There were only ever 2 or 3 runners in my assigned pace this year. Most of the usual suspects in that pace group dropped back into the run/walk pace. People are shifting into different seasons of life, moving away (or trying to), or are changed permanently by covid. Nothing feels the same, because it isn't.
I still feel bad, though. I feel like I left my buddy hanging: talked him into coaching, didn't coach. Referred him to my last job, and as of last week am no longer there.
I am 3 for 3 on starting a job and the tech stack changes to one I've never worked with. It's becoming my specialty and I'm not mad about it.
Onboarding into a fully-remote situation after 2.5 years working from home has been interesting. I'm so accustomed to one coworker living in 12 South and the rest of the scrum team being on the east side. Now the nearest colleague is in Atlanta.
Another big change is being shown a slide on day one during an onboarding presentation and that slide is a map of every state where there's already a nexus, so if you're looking to move, here's where you can.

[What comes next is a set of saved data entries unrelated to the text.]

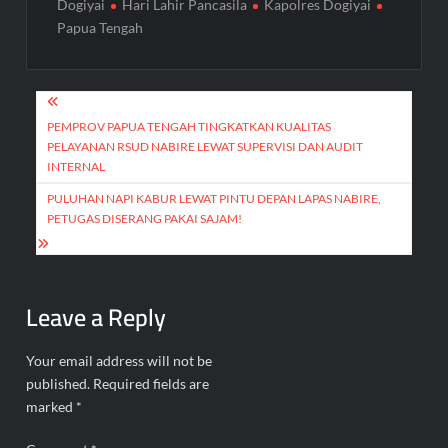
Dogiyai
Hari Lahir Pancasila
Kapolres Dogiyai
Papua Tengah
Post
navigation
PEMPROV PAPUA TENGAH TINGKATKAN KUALITAS
PELAYANAN RSUD NABIRE LEWAT SUPERVISI DAN AUDIT
INTERNAL
PULUHAN NAPI KABUR LEWAT PINTU DEPAN LAPAS NABIRE,
PETUGAS DISERANG PAKAI SAJAM!
Leave a Reply
Your email address will not be
published.
Required fields are
marked
*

I've been thinking about moving north for years, even though now we know there's really not anywhere in the lower 48 that isn't going to be an oven in summer. In 2020 I'd idly look at real estate in Duluth, a place I've never been but seemed to be a good place to ride out the heat death of the holocene. Then last summer, in the wild stumbled-upon genealogy story I hope to actually share about here soon, I learned both of my grandmothers' maternal grandmothers had lived near the Duluth-adjacent Leech Lake reservation, so maybe it was something epigenetic.
At any rate, we've had extremely good fortune thus far on the childcare front and we're not planning to go anywhere until the toddler is old enough for public school. Even then, I'd be a little wistful about leaving a house within a short walk of said school.
I also needed a root canal, 23 months after having a crown put on the same tooth postpartum. Fun times! Thankfully, the dulled thinking, clock-watching for the next dose of ibuprofen, and extra attempts to sleep coincided with an engineering-wide hackweek when I'd already self-selected into a Python project. I have thoughts about the whole experience too, but this has run long enough.
(PS: I almost ported this blog from AstroJS to Hugo in frustration with breaking changes, but then I would have had to theme it, so I dug in and fixed the issues. Software is terrible.)